About this exercise:
Please restate word for word the lines of the entries below from the one with "Figure 8: x" to the one with "Figure 6. Schematic", inclusive, and leave out every picture.

Information:
┌──
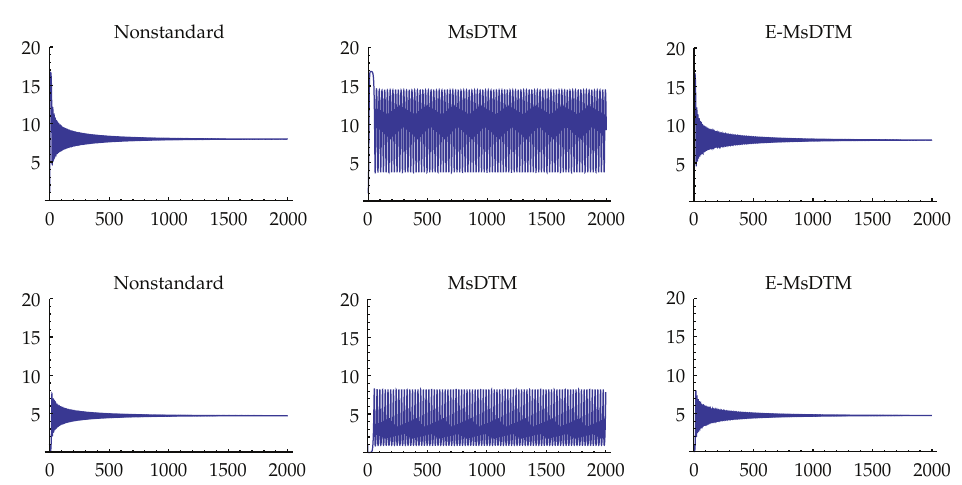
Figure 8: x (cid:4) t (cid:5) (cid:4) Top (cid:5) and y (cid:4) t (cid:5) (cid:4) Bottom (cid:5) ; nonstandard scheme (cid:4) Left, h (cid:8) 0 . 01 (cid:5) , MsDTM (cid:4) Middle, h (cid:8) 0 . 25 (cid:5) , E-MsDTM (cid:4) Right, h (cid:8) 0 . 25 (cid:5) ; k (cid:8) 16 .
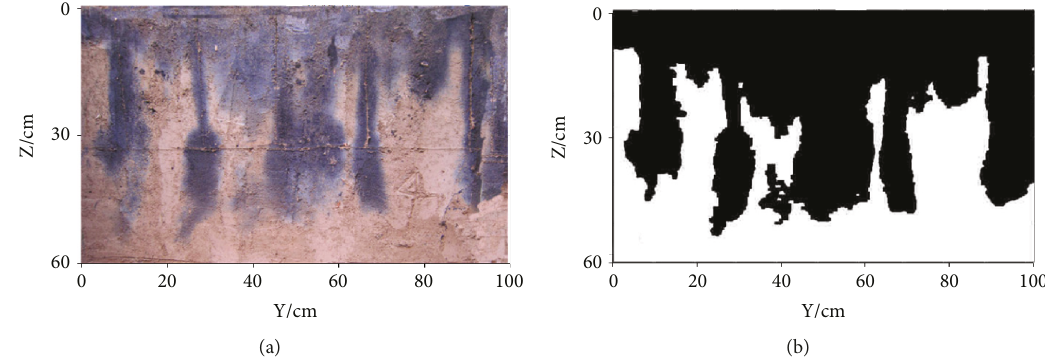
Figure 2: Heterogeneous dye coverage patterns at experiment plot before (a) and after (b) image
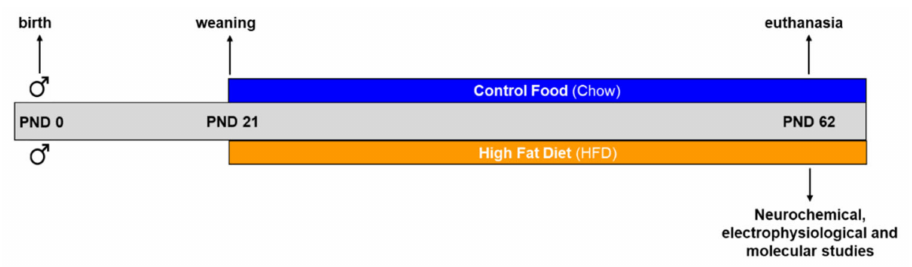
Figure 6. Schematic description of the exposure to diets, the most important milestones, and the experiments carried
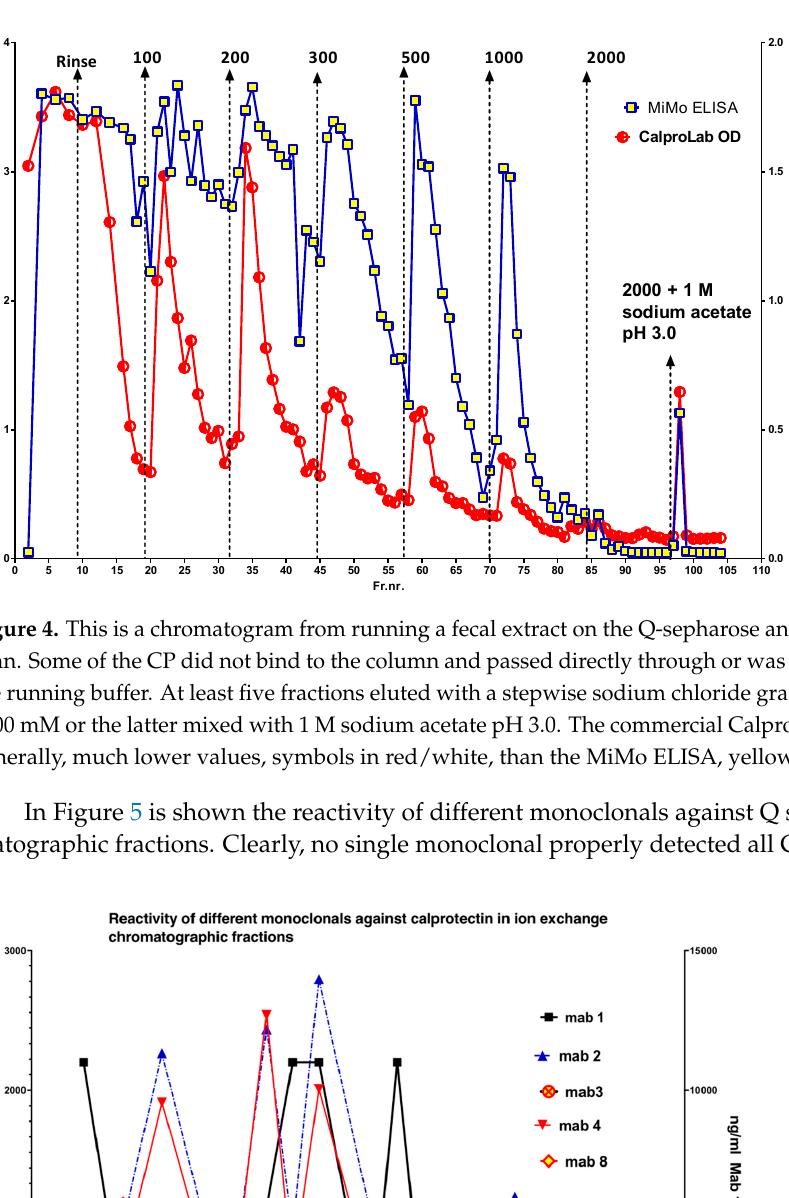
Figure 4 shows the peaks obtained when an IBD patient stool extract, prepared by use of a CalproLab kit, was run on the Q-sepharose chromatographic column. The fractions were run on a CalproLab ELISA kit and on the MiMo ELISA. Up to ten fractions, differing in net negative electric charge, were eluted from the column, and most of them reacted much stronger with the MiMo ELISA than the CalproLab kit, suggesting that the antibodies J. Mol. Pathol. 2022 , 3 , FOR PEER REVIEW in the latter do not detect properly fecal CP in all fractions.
└──
┌──
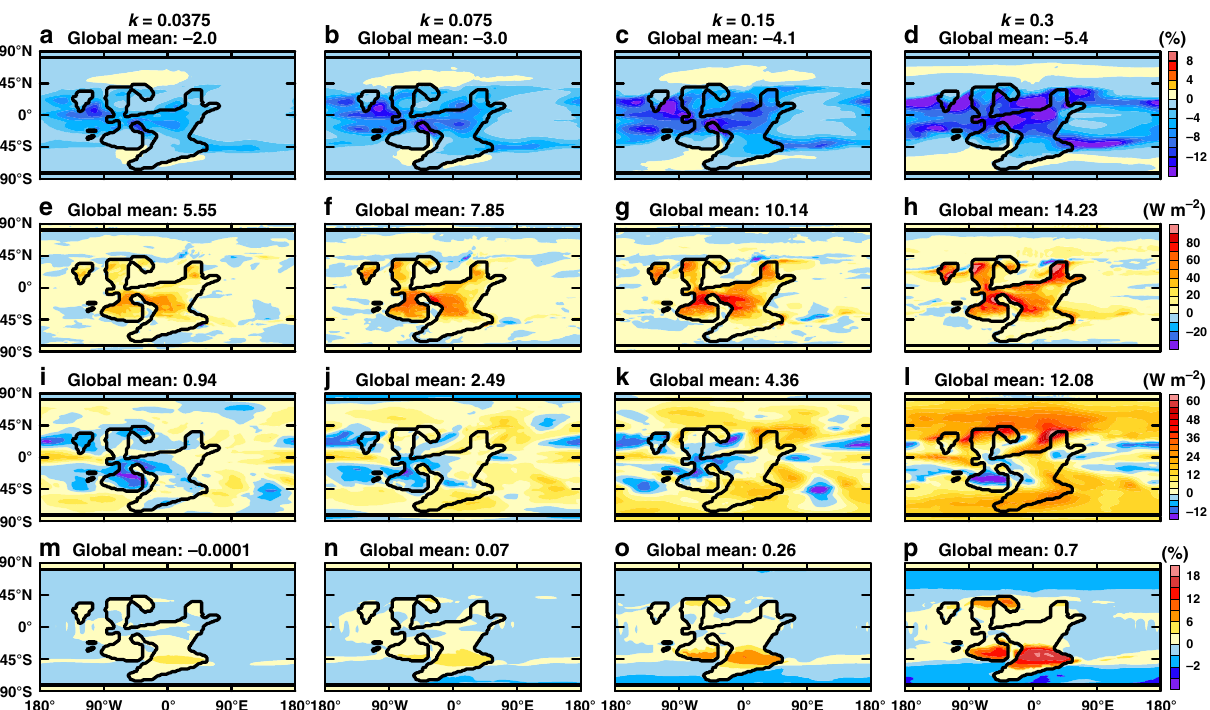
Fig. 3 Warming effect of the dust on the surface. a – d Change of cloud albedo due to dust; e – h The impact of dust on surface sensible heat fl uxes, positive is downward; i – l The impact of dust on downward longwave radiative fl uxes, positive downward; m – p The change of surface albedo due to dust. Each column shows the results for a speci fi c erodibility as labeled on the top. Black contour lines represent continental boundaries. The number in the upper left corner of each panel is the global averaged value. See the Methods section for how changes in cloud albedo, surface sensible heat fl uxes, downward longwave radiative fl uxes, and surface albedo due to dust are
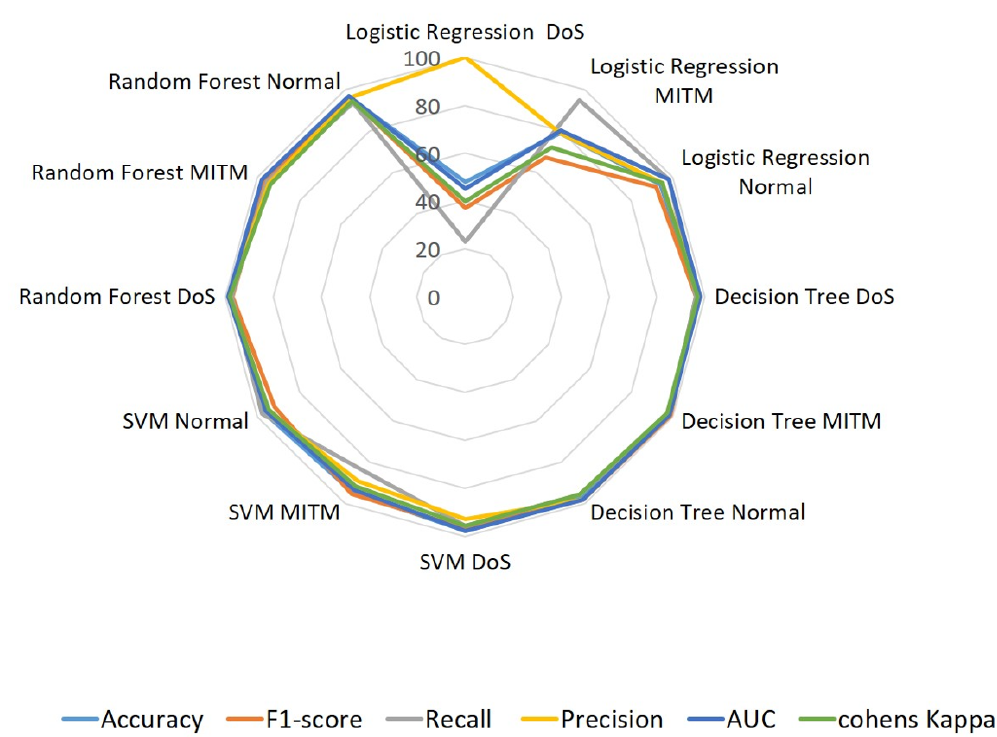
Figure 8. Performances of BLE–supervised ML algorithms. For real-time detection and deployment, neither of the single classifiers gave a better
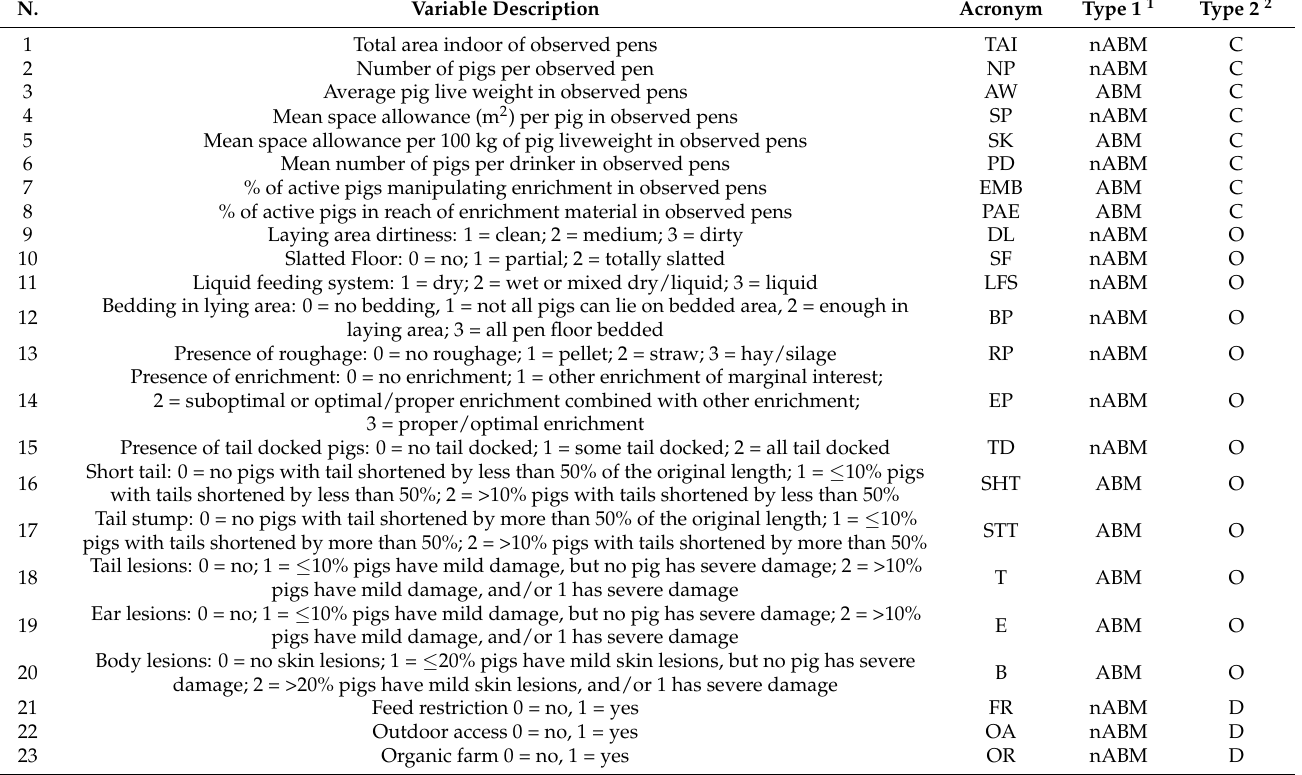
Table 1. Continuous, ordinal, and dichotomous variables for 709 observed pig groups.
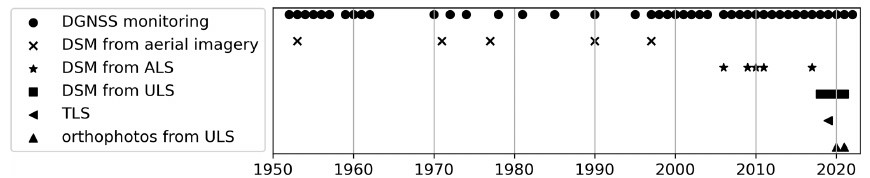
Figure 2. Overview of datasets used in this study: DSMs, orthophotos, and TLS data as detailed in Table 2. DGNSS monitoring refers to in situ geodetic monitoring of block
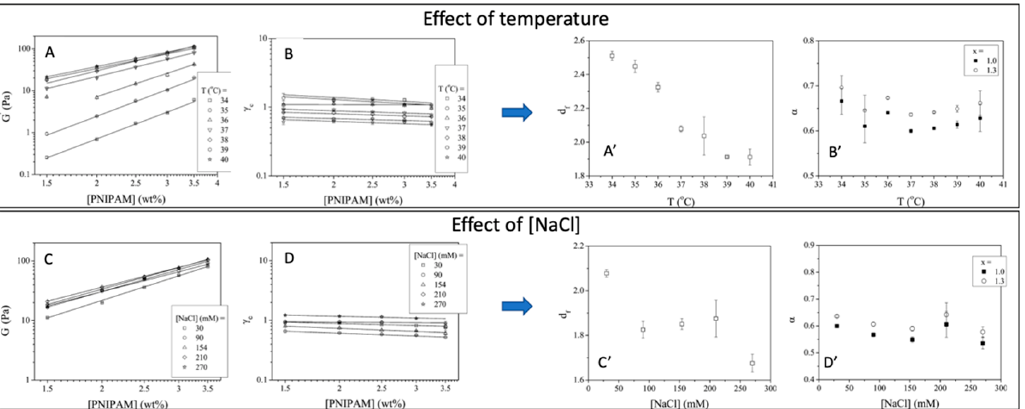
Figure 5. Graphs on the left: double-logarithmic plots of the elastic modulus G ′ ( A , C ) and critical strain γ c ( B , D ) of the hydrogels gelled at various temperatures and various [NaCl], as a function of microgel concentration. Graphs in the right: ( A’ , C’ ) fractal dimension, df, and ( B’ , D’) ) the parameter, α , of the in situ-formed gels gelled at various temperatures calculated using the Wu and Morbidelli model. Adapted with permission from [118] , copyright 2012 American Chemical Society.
└──
┌──
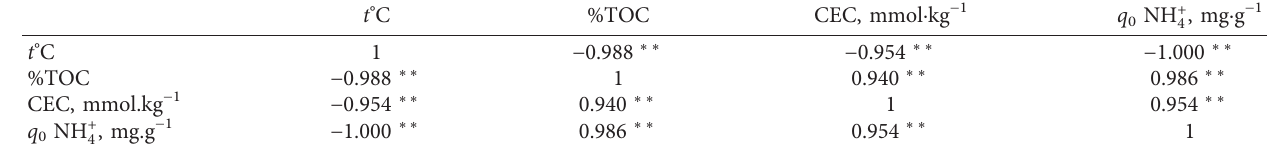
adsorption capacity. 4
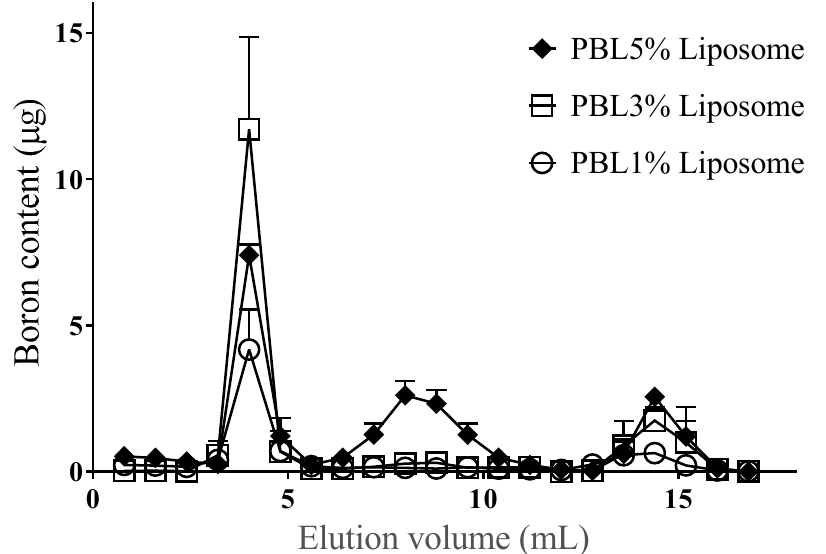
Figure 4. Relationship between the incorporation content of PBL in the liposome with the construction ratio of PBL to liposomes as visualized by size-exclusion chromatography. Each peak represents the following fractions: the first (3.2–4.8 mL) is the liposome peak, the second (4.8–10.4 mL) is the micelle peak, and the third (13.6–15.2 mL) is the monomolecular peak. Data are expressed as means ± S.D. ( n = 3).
└──
Output below:
Figure 8: x (cid:4) t (cid:5) (cid:4) Top (cid:5) and y (cid:4) t (cid:5) (cid:4) Bottom (cid:5) ; nonstandard scheme (cid:4) Left, h (cid:8) 0 . 01 (cid:5) , MsDTM (cid:4) Middle, h (cid:8) 0 . 25 (cid:5) , E-MsDTM (cid:4) Right, h (cid:8) 0 . 25 (cid:5) ; k (cid:8) 16 .
Figure 2: Heterogeneous dye coverage patterns at experiment plot before (a) and after (b) image
Figure 6. Schematic description of the exposure to diets, the most important milestones, and the experiments carried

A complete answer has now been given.